Seit mehr als zwei Jahren bemüht sich nun der Konzern, aus dem Unglücksunternehmen wieder auszusteigen. Doch eine endgültige Lösung konnte bislang nicht gefunden werden - schließlich war und ist Ilva der größte Arbeitgeber im südlichen Apulien. So hangelten sich Industrie und Politik von Kompromiss zu Kompromiss, begleitet von der juristischen Aufarbeitung, die vor fünf Jahren begann. Nicht nur die früheren Betreiber der Ilva-Hütte, auch politisch Verantwortliche aus den vergangenen Jahren gehören zu den nun Verurteilten. So erhielt der frühere linke Gouverneur von Apulien, Nichi Vendola, eine Haftstrafe von dreieinhalb Jahren. Der ehemalige Direktor der Umweltbehörde Arpa, Giorgio Assenato, wurde zu zwei Jahren Gefängnis verurteilt.
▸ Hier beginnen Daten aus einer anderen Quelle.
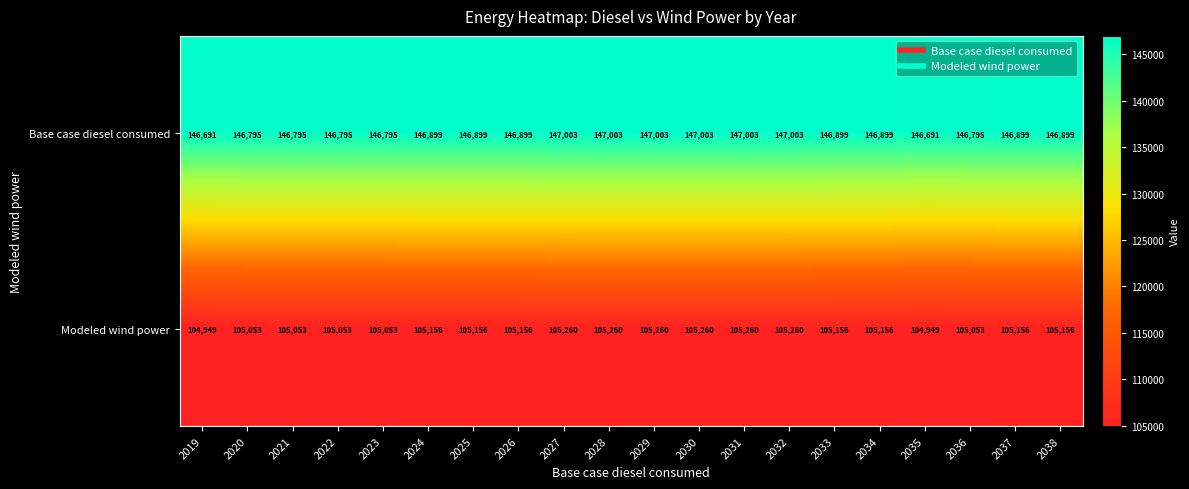

Is the value of Base case diesel consumed at 2020 greater than the value of Modeled wind power at 2037?

Yes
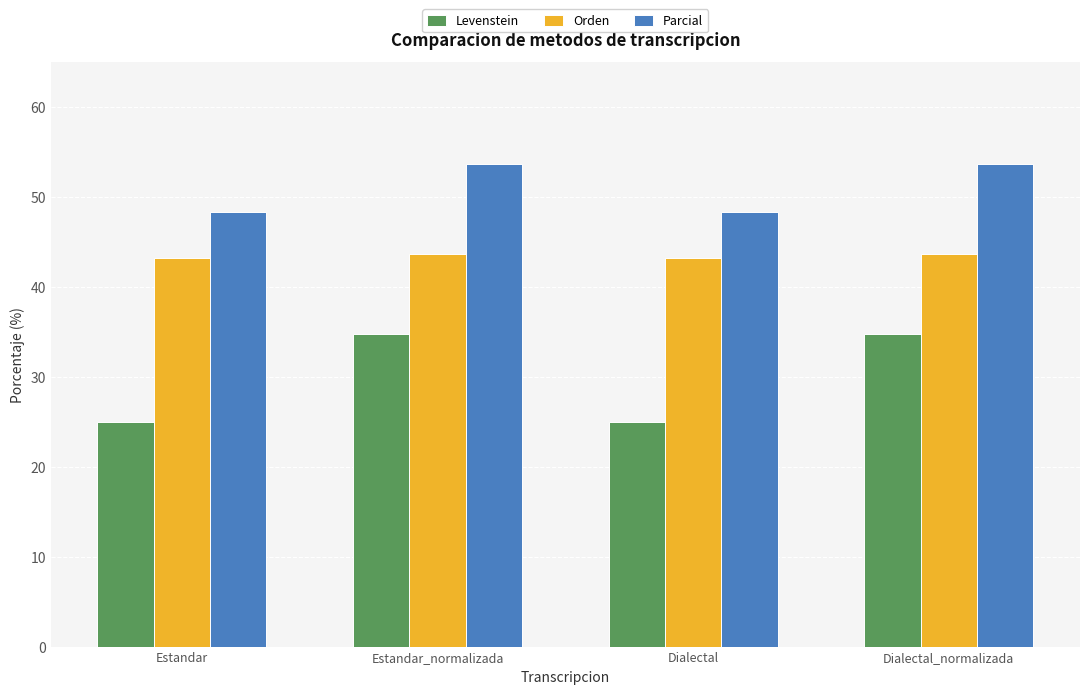

At how many categories does at least one series exceed 48?

4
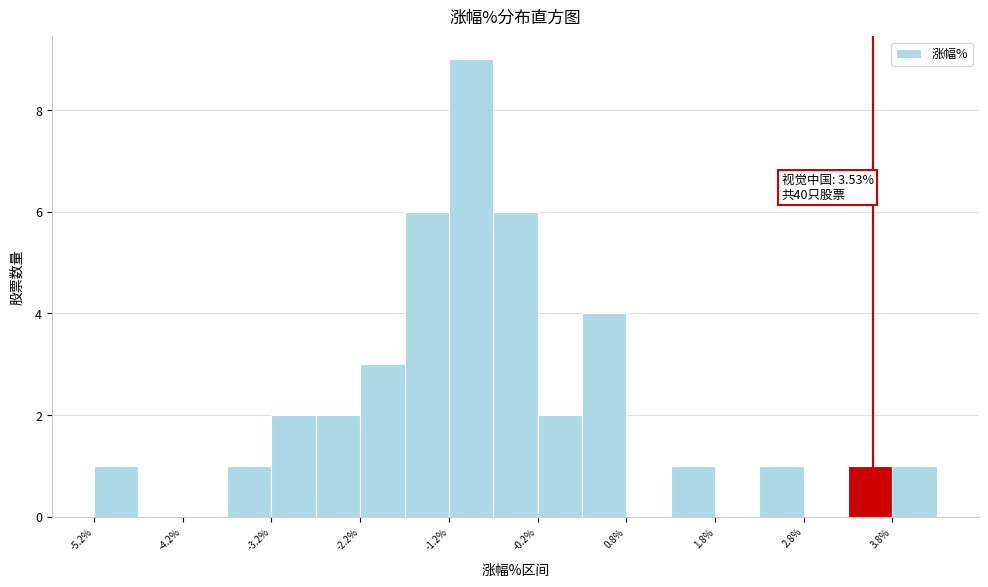

Over which range of the x-axis is the bar tallest?

-1.25 to -0.75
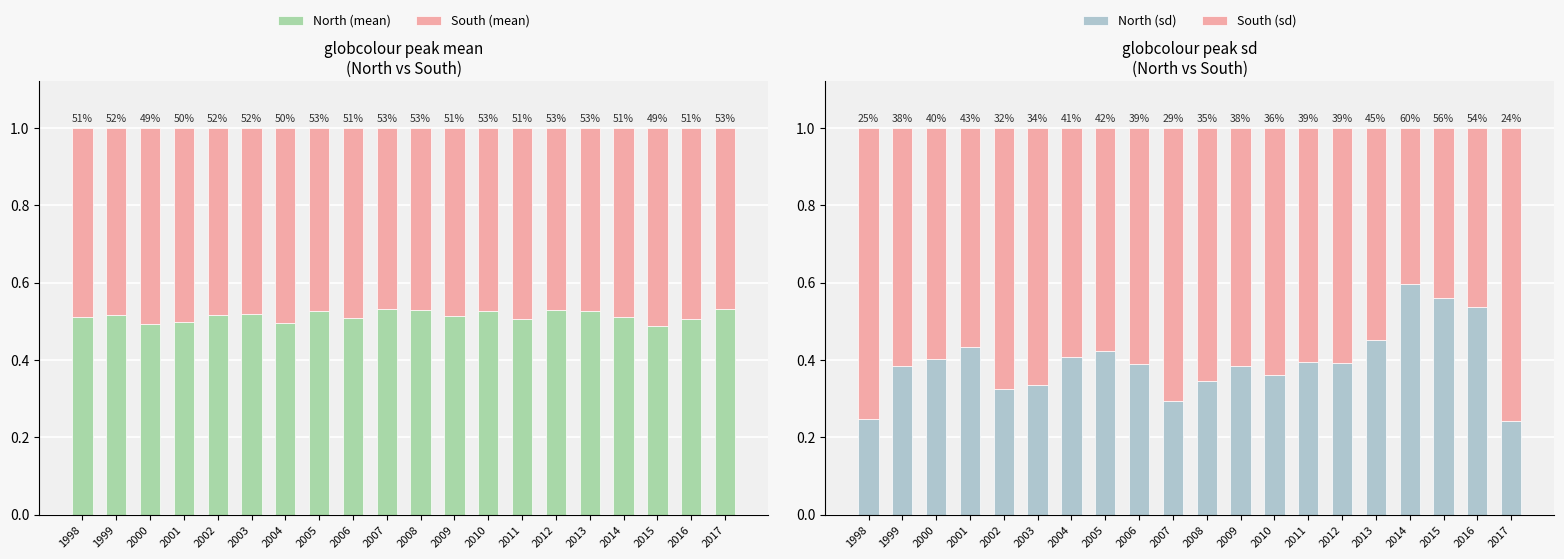

How many data points does each series have?

20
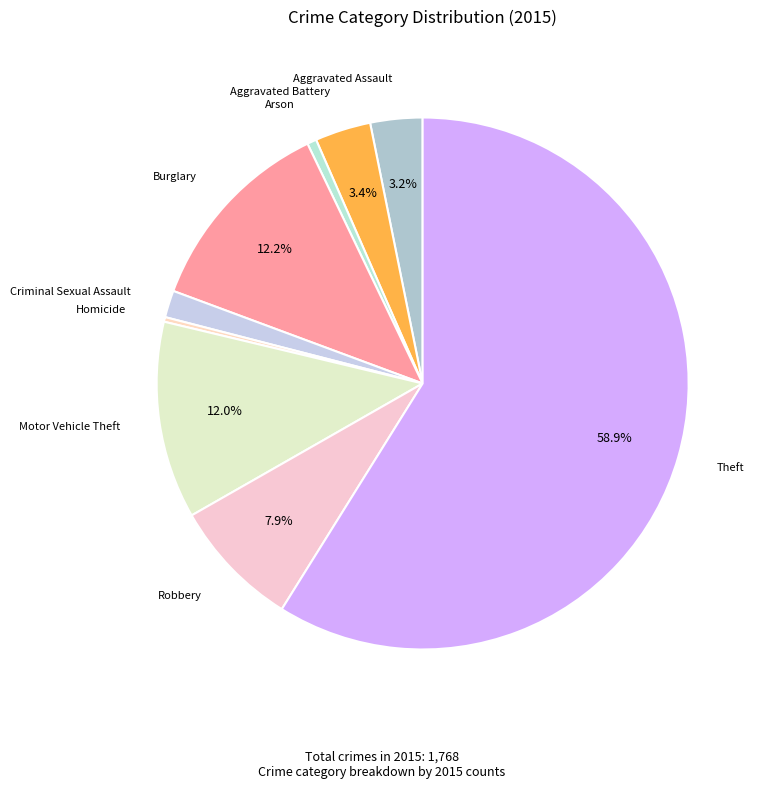

How many segments does this pie chart have?

9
Die Anwälte der Riva-Gruppe kündigten nach Bekanntgabe des Urteils Revision an. Sie verwiesen darauf, dass das Familienunternehmen nach den Umweltauflagen 4,5 Milliarden Euro in die Ilva-Hütte investiert habe, um den Schadstoffausstoß zu vermindern. Außerdem hätte Riva weitere 1,2 Milliarden Euro für die Beseitigung von Umweltschäden gezahlt.
Ob ein Berufungsgericht den Anträgen der Verteidigung folgen wird, ist schwer absehbar. Bewohner der Region hatten bereits 2019 erfolgreich vor dem Menschenrechtsgerichtshof in Straßburg wegen Umweltverschmutzung und Gesundheitsgefährdung gegen den Riva-Konzern geklagt.